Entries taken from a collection
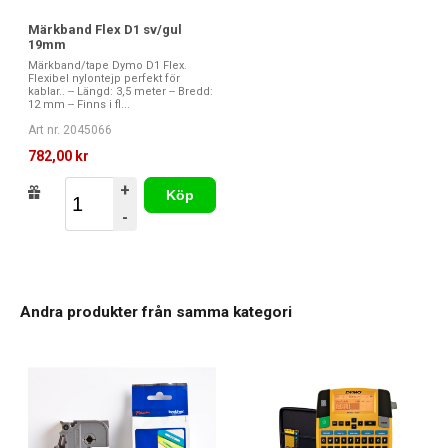
Märkband Flex D1 sv/gul
19mm
Märkband/tape Dymo D1 Flex.
Flexibel nylontejp perfekt för
kablar.. -- Längd: 3,5 meter -- Bredd:
12 mm -- Finns i fl...
Art nr. 2045066
782,00 kr
+
Köp
-
Andra produkter från samma kategori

# Work item
What you return must match each record exactly and contain no images.

# Output for this exercise
Märkband Flex D1 sv/gul
19mm
Märkband/tape Dymo D1 Flex.
Flexibel nylontejp perfekt för
kablar.. -- Längd: 3,5 meter -- Bredd:
12 mm -- Finns i fl...
Art nr. 2045066
782,00 kr
+
Köp
-
Andra produkter från samma kategori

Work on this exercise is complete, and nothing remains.